KVKK (Personal Data Protection Law) is a legal framework determined for the processing, protection and use of personal data in Turkey. KVKK entered into force on 7 April 2016.

Businesses operating in the machinery sector can also process personal data and therefore have to comply with KVKK. Examples of personal data processed in the machinery sector are data such as the name of the employees, contact information, work experience, salary information.

According to KVKK, there are some basic principles regarding the processing of personal data:

→ Principle of law and honesty: The processing of personal data must be carried out in a lawful and honest manner.

→ Purpose limitation principle: Personal data must be processed for specific, explicit and legitimate purposes. The data cannot be used for other than these purposes.

→ Data minimization principle: Personal data processed must be necessary and limited for the purposes. Unnecessary or excess data should not be collected.

→Accuracy principle: Processed personal data must be accurate and up-to-date. Data should be updated when necessary.

→ Retention limitation principle: Personal data should be retained for as long as necessary for the specified purposes. When the time expires, the data must be deleted or anonymized.

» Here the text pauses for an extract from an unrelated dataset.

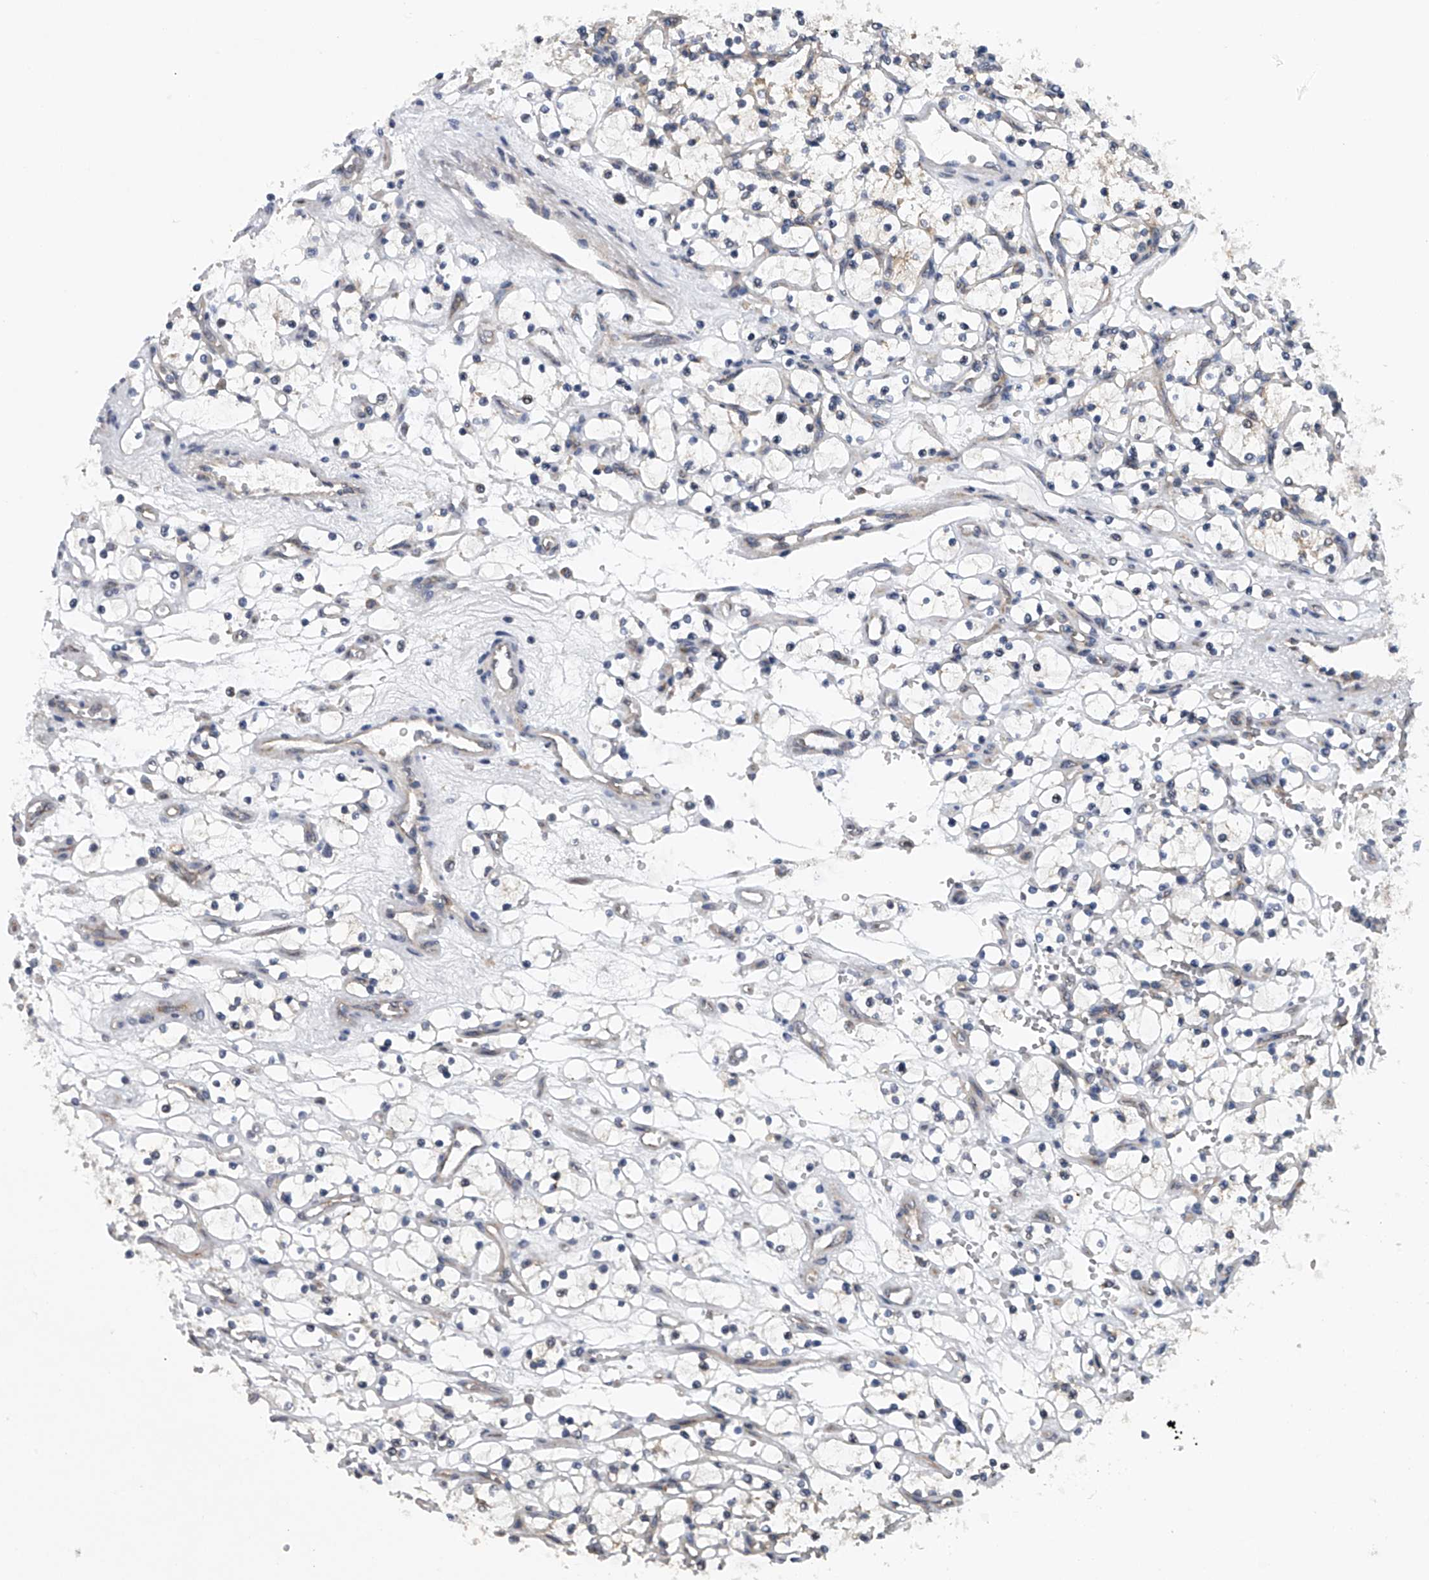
{"staining": {"intensity": "negative", "quantity": "none", "location": "none"}, "tissue": "renal cancer", "cell_type": "Tumor cells", "image_type": "cancer", "snomed": [{"axis": "morphology", "description": "Adenocarcinoma, NOS"}, {"axis": "topography", "description": "Kidney"}], "caption": "Renal cancer stained for a protein using immunohistochemistry demonstrates no expression tumor cells.", "gene": "RNF5", "patient": {"sex": "female", "age": 69}}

→ Security principle: Necessary technical and organizational measures should be taken to ensure the security of personal data.

→ Businesses operating in the machinery sector should take the following steps to comply with KVKK:

→ Creating and updating a data inventory on how personal data is collected, processed and stored.

→ To determine the legal basis for data processing activities such as express consent, legal obligation or legitimate interest.

→ To take the necessary technical and organizational measures to ensure the security of personal data.

→ To fulfill the obligations of informing and enlightening the relevant persons.